Moderem o recurso ao crédito, recomendou também António Costa. A proposta de Orçamento do Estado para 2016 prevê que o imposto de selo sobre o crédito ao consumo se agrave em 50% de forma a desincentivar o endividamento, numa medida que é temporária.

O efeito de seguir esta recomendação é o mais difícil de medir mas será também o que tem menos impacto. 
A proposta de Orçamento do Estado prevê arrecadar 1.375,7 milhões de euros com o imposto do selo, mais 38,3 milhões de euros do que em 2015. Vamos neste caso admitir que a receita ficava igual à de 2015 como efeito de recorrer menos ao crédito.

O impacto no défice público seria mínimo, menos 0,02 pontos percentuais.
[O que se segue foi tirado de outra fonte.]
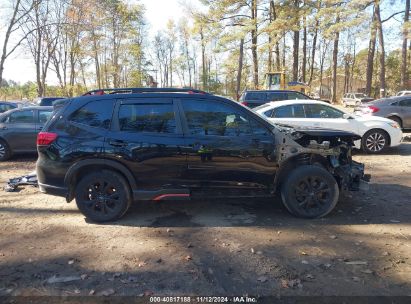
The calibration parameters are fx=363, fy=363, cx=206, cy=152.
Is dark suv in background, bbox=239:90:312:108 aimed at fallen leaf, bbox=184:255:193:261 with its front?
no

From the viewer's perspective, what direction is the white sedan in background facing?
to the viewer's right

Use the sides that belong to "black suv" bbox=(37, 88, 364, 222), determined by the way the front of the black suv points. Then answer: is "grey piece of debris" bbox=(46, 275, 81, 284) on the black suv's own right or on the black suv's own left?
on the black suv's own right

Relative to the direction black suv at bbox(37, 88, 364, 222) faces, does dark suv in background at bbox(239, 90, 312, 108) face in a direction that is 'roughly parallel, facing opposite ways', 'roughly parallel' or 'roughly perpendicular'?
roughly parallel

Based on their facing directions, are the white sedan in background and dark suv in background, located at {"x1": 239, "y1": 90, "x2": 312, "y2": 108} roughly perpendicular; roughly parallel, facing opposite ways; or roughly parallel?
roughly parallel

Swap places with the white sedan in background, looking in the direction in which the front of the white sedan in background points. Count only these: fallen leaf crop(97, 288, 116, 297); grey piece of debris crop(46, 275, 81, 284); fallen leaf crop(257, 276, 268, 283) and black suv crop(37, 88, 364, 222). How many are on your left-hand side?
0

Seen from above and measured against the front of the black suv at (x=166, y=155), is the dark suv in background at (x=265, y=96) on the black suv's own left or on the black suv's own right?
on the black suv's own left

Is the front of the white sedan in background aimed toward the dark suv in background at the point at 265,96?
no

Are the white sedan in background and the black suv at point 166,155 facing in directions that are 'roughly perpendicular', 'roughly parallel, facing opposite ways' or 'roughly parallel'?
roughly parallel

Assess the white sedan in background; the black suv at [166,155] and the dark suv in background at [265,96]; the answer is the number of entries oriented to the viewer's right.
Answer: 3

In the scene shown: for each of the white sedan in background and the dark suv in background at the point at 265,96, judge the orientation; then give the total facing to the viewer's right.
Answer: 2

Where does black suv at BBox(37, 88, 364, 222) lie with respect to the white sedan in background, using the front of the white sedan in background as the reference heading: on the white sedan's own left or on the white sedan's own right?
on the white sedan's own right

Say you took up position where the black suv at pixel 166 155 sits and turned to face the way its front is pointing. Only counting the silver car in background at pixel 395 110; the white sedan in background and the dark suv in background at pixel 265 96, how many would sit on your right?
0

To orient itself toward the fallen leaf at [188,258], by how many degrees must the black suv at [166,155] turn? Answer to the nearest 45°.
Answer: approximately 90° to its right

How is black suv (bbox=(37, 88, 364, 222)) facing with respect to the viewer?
to the viewer's right

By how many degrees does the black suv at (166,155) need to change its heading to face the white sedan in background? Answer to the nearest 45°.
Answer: approximately 45° to its left

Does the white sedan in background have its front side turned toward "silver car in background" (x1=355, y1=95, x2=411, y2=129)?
no

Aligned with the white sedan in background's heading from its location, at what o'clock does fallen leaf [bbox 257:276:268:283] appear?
The fallen leaf is roughly at 3 o'clock from the white sedan in background.
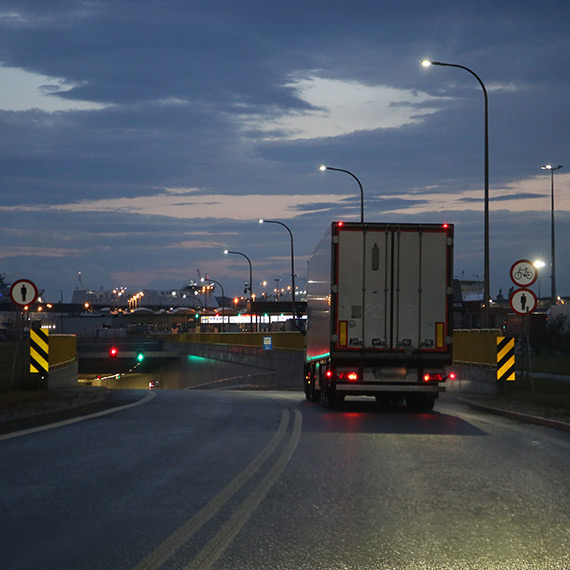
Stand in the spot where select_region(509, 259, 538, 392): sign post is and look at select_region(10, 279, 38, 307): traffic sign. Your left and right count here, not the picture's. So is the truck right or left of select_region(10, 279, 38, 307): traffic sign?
left

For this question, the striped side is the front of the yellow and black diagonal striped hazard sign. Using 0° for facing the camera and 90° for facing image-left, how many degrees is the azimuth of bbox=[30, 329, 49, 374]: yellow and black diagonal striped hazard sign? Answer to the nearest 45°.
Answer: approximately 0°

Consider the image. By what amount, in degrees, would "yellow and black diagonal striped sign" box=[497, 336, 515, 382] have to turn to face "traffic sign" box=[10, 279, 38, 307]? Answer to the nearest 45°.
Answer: approximately 45° to its right

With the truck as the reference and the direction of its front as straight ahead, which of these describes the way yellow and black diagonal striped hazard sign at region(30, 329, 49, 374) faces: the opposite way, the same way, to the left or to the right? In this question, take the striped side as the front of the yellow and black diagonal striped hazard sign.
the opposite way

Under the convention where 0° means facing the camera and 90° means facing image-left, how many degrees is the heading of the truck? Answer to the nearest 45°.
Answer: approximately 180°

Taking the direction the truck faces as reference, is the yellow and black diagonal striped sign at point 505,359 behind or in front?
in front

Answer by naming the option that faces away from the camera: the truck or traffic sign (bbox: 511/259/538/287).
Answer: the truck

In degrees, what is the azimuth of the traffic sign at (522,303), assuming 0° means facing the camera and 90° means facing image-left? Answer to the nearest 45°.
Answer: approximately 0°

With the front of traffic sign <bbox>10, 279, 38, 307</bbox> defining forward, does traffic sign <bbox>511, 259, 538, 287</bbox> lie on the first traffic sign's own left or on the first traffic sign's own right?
on the first traffic sign's own left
Vamos por isso deixar esta recomendação de lado, embora nas negociações com Bruxelas todas as décimas sejam importantes, como já vimos no passado, quando variações mínimas no PIB podiam fazer a diferença (não esquecer que se o défice ficar em 2,96% arredonda para 3%, se ficar em 2,94% arredonda para 2,9%).
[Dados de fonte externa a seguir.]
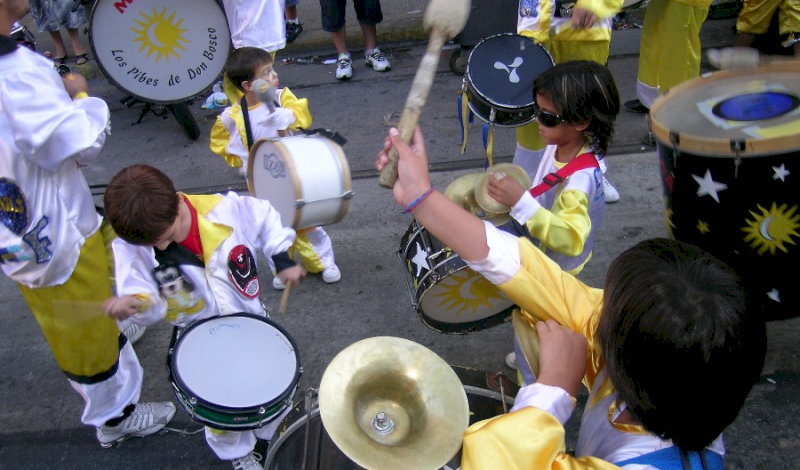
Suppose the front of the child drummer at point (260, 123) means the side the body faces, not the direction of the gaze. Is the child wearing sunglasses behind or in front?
in front

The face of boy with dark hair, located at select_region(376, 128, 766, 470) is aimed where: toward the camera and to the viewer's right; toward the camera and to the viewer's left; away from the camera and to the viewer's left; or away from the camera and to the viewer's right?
away from the camera and to the viewer's left

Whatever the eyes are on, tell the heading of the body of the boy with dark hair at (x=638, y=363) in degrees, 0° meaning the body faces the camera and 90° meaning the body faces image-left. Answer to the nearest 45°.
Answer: approximately 90°

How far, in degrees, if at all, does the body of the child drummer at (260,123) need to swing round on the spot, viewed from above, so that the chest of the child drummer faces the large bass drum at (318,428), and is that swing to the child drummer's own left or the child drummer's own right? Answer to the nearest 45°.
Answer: approximately 45° to the child drummer's own right

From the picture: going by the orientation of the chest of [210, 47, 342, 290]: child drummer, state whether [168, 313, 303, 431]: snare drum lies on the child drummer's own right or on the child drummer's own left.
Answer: on the child drummer's own right

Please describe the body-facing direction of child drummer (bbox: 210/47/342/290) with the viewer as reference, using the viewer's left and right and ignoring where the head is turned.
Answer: facing the viewer and to the right of the viewer

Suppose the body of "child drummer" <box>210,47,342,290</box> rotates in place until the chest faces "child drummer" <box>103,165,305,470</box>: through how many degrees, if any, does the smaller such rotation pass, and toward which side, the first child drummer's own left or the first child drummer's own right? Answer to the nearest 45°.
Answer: approximately 45° to the first child drummer's own right

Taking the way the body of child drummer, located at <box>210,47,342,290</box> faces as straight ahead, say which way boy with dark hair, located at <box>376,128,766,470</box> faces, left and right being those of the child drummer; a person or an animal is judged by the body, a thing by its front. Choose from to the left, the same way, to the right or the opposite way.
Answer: the opposite way
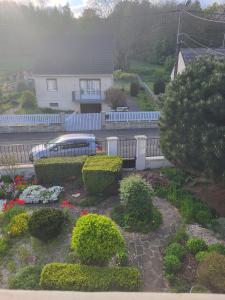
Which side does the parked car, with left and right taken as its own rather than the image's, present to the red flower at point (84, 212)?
left

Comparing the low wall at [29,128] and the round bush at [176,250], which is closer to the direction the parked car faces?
the low wall

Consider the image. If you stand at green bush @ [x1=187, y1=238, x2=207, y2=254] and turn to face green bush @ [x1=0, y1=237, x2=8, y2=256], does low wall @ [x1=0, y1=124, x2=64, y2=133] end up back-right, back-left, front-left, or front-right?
front-right

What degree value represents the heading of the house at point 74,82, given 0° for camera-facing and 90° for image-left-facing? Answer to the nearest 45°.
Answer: approximately 0°

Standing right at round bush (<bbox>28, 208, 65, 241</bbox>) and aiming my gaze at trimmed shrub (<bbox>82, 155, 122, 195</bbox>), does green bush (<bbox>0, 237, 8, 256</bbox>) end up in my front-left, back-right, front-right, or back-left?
back-left

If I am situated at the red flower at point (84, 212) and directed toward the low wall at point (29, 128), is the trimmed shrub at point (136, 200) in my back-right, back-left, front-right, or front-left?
back-right

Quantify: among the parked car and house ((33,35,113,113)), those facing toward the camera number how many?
1

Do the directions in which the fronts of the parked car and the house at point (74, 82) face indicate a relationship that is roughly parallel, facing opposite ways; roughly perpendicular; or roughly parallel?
roughly perpendicular

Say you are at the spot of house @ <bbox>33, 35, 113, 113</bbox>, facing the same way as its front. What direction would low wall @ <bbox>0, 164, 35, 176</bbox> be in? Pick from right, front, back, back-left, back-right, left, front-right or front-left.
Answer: front

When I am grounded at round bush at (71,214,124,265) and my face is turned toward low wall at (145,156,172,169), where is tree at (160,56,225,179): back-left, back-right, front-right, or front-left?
front-right

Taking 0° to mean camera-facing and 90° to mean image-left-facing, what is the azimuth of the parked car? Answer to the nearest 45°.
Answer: approximately 90°

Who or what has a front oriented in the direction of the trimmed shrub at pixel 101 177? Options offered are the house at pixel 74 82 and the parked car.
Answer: the house

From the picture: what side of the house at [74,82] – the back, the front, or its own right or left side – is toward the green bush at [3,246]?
front

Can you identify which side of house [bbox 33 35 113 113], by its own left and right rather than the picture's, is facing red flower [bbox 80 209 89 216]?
front

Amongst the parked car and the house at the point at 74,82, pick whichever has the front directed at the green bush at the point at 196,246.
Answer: the house

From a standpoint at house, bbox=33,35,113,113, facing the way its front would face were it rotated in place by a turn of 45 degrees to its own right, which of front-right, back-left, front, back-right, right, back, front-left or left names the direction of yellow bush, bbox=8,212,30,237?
front-left

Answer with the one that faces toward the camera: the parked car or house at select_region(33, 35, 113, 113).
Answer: the house

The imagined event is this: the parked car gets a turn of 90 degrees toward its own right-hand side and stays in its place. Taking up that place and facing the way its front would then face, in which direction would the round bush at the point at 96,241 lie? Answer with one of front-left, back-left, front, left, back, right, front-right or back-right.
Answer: back
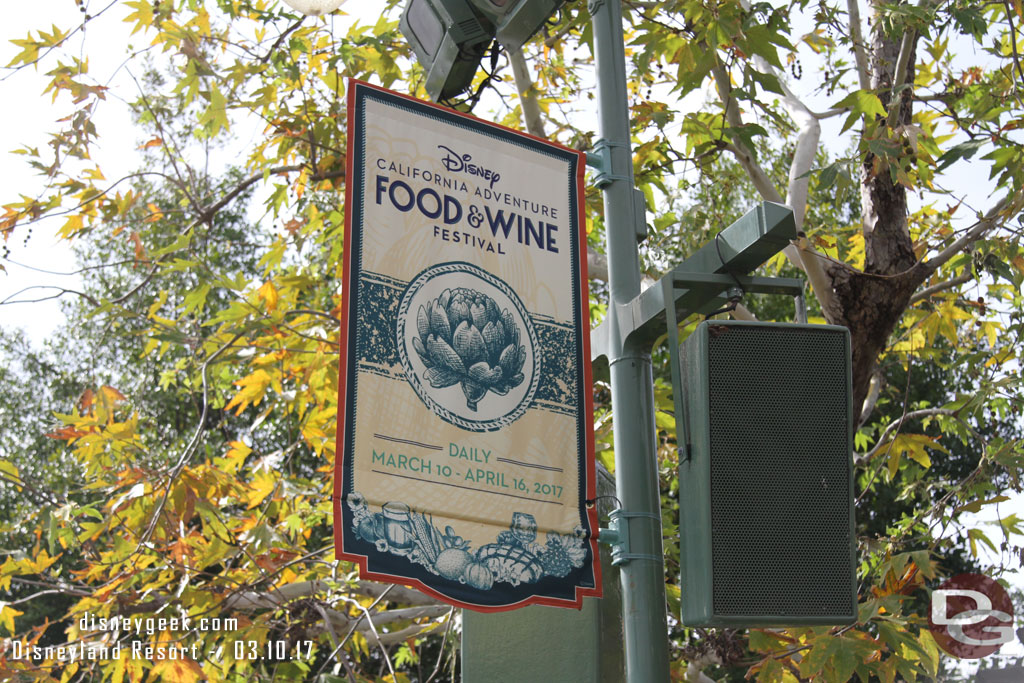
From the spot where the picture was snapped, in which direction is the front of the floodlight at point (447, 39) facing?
facing the viewer and to the left of the viewer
Qual seria então o défice de #conselhosdocosta?

Seguindo uma versão moderada das recomendações que o primeiro-ministro António Costa fez no encontro com socialistas no Porto, sábado 6 de Fevereiro, o défice público ficaria ainda abaixo dos 3%. Se todos os portugueses deixassem de fumar já não seria assim, o défice ultrapassava a barreira dos 3%.
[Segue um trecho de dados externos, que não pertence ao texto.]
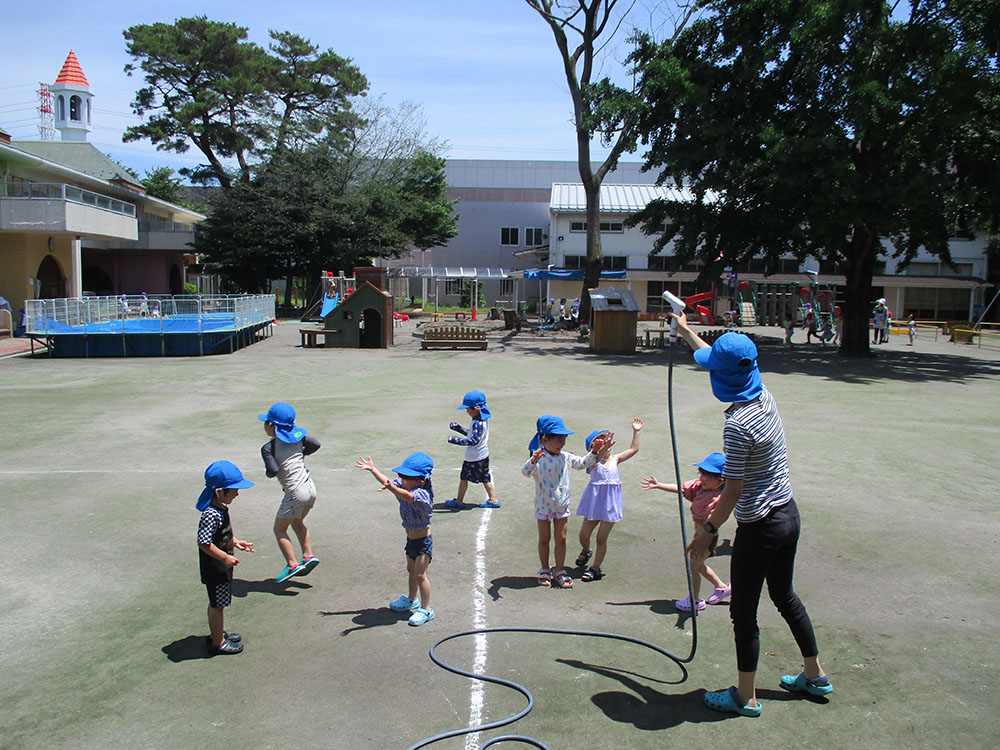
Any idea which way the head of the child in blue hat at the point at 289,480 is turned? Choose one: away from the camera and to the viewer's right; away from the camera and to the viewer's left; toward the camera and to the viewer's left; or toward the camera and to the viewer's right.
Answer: away from the camera and to the viewer's left

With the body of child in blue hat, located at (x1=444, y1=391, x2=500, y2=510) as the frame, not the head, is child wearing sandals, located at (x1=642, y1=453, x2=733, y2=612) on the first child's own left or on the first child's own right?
on the first child's own left

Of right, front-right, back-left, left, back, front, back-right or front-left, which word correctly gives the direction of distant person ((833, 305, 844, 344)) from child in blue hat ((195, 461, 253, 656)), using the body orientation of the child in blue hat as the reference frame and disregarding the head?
front-left

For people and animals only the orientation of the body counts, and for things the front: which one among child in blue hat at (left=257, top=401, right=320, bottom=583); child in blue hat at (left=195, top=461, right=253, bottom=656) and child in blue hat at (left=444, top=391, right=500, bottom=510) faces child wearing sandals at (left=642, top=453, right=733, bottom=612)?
child in blue hat at (left=195, top=461, right=253, bottom=656)

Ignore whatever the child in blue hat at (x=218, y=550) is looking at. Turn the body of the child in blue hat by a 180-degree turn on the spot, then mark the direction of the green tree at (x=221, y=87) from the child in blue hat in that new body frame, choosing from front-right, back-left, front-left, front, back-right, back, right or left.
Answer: right

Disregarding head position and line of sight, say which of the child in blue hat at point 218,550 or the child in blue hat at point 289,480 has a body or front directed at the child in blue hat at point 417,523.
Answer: the child in blue hat at point 218,550

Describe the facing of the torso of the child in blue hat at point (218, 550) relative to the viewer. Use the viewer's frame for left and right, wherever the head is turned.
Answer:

Juntando o efeito de fumar menos com andar menos de carro, na hipótese de se cortar em 25% esses gastos, o défice público passaria de 2,2% do PIB para 2,9%, mesmo no limite dos 3% do PIB em termos nominais. Caso os portugueses deixassem mesmo de fumar, como foi a recomendação original de António Costa, ao desaparecer toda a receita do imposto sobre o tabaco (que vale cerca de 0,8% do PIIB), o défice público atingia, pelo menos os 3,5% do PIB.

Em qualquer um dos cenários, agravava-se o défice estrutural – aquele complicado número para o qual olha Bruxelas. Ou o Governo teria de dizer que os portugueses só tinham fumado menos, andado menos de carro e usado menos crédito de forma temporária. Mais tarde tudo voltaria ao mesmo.

Os #conselhosdocosta além de "hashtag" também já tem uma página no Facebook. Levados à letra criariam um grande buraco orçamental.

Seguidos de forma moderada, com os portugueses a pouparem 25% no tabaco e a andar de carros, os conselhos do primeiro-ministro traduzem-se numa quebra directa de receita da ordem dos 1.200 milhões de euros. Que medidas valem esse dinheiro? Para tapar esse buraco era insuficiente desfazer a reposição salarial (447 milhões de euros), a devolução da sobretaxa de IRS (430 milhões de euros) e o IVA da restauração (175 milhões). Estas três medidas apenas melhoravam o défice em cerca de mil milhões de euros. Ainda era preciso arranjar mais perto de 200 milhões de euros.


Os efeitos de #conselhosdocosta avaliados de forma apenas directa e na sua versão moderada criavam um sério problema ao Governo.